Give the entries below again, word for word, and leave out the images.

=== Records for this task ===

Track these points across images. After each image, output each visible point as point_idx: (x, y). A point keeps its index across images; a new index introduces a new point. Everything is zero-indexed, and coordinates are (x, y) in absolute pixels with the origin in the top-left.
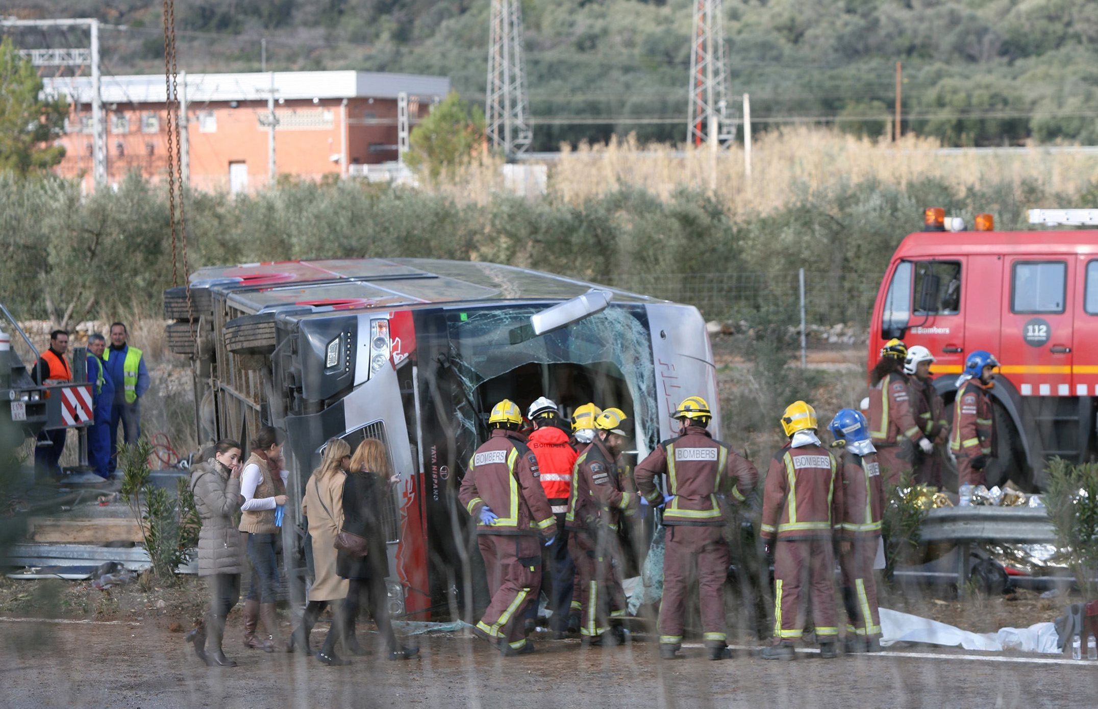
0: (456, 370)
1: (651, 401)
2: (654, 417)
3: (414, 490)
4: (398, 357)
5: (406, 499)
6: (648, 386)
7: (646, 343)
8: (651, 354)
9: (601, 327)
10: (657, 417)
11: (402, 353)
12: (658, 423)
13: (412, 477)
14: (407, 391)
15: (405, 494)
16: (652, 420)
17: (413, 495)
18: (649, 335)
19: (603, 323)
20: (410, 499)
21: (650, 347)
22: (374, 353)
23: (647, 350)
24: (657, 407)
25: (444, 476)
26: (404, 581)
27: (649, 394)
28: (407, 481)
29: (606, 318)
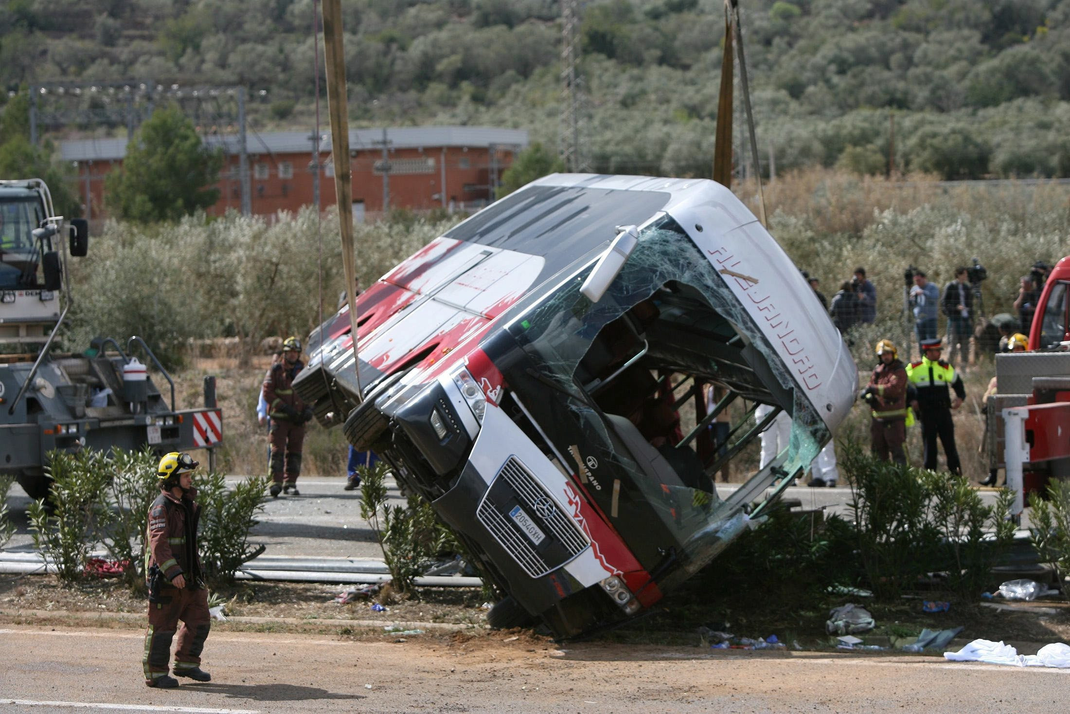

===

Exercise output:
Track these points across images. After each image, output each visible point as point_idx: (x, y). A point keeps its index across images; a new index introduces a new point. Everything is zero-indexed, and coordinates are (x, y) in absolute pixels with the origin in the top-left.
0: (456, 370)
1: (651, 401)
2: (654, 417)
3: (414, 490)
4: (398, 357)
5: (406, 499)
6: (648, 386)
7: (646, 343)
8: (651, 354)
9: (601, 327)
10: (657, 417)
11: (402, 353)
12: (658, 423)
13: (412, 477)
14: (407, 391)
15: (405, 494)
16: (652, 420)
17: (413, 495)
18: (649, 335)
19: (603, 323)
20: (410, 499)
21: (650, 347)
22: (374, 353)
23: (647, 350)
24: (657, 407)
25: (444, 476)
26: (404, 581)
27: (649, 394)
28: (407, 481)
29: (606, 318)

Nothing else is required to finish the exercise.